Saturday, April 21, 2007

The Lancet: The politics of fear and neglect

The Lancet 2007; 369:1320

Editorial

Australian clinical and public-health research is an emblem of excellence across the Asia-Pacific region. That enviable position is being put at risk by Prime Minister John Howard's indifference to the academic medical community and his profound intolerance to those less secure than himself and his administration. The latest example of his complacency was a comment he made on a Melbourne radio station last week. He said that people living with HIV should not be allowed to enter and live in Australia—“prima facie, no”, he asserted. Australia already has tough immigration rules for those with HIV. All hopeful migrants aged over 15 years are tested for the virus. Their applications stumble if they are found to be positive.

To any visitor, Australian culture feels progressive and inclusive. This attractive exterior belies a strong undercurrent of political conservatism, which Howard is ruthlessly tapping into. As the Australian columnist Janet Albrechtson wrote recently, “the Australian polity is inherently conservative…a conservative coalition has ruled for 42 of 58 years”. 2007 is an election year for Australia. How the country interprets its past and sees its hopes for the future will be critical not only for the health of its people but also for the contribution Australia makes to world health. At present, Australian politicians are scoring well below their potential.
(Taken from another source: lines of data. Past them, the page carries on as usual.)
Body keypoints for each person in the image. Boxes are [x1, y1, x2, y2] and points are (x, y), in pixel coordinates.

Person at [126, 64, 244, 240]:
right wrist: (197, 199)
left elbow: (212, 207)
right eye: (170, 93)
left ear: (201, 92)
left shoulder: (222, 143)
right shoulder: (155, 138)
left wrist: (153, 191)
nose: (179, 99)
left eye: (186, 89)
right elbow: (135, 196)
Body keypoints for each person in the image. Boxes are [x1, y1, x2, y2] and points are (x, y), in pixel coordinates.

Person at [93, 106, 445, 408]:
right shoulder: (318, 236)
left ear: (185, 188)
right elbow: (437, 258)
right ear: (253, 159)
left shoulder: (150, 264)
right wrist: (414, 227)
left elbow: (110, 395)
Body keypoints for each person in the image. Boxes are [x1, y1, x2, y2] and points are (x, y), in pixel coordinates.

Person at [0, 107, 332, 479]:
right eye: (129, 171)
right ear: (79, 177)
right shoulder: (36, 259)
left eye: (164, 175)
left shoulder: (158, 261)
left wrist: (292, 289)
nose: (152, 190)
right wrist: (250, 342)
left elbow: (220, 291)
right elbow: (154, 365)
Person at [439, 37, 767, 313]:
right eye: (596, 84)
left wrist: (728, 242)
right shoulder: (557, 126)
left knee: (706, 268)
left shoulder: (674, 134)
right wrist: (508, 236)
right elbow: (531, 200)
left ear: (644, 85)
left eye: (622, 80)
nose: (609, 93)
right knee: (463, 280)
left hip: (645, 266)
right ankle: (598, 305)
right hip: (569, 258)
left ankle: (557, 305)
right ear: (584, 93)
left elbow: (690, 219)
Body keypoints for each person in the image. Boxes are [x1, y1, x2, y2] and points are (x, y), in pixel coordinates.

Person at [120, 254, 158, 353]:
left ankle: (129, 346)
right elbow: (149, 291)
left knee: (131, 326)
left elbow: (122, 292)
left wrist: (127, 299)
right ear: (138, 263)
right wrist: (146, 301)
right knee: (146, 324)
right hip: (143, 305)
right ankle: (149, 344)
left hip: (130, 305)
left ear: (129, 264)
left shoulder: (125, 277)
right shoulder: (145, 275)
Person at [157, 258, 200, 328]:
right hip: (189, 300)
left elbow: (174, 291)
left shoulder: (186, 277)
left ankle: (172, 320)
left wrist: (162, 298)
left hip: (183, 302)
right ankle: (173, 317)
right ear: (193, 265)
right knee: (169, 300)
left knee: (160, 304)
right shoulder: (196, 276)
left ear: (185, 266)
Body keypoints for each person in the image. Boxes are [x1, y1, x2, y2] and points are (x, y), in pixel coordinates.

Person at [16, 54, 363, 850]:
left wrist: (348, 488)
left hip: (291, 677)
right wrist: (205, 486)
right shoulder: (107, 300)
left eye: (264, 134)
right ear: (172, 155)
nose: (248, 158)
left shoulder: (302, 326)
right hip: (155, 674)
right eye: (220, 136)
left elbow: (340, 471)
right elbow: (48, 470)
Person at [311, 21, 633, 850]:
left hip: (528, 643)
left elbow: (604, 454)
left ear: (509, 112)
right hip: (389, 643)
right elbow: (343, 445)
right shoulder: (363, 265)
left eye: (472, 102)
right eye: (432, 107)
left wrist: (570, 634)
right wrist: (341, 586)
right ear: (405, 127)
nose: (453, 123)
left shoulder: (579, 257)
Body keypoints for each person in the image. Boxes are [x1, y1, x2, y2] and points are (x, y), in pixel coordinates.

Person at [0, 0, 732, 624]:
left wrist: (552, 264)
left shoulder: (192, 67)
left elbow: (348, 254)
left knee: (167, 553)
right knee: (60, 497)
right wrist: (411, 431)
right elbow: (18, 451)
Take Aboriginal health. The current health minister, Tony Abbott, recently insulted Aboriginal peoples by claiming that those who spoke up for indigenous health were simply “establishing politically and morally correct credentials”. On climate change, environment minister Malcolm Turnball apparently sees little new in the latest alarming assessments by the UN's Intergovernmental Panel on Climate Change.

Reviewing the effect of successive Howard administrations on Australia's academic community since 1996, the respected scientist Ian Lowe has written that “the present government has gone to extraordinary lengths to silence independent opinion within the research community”. This year provides an opportunity at the ballot box to bring a new enlightenment to Australian health and medical science.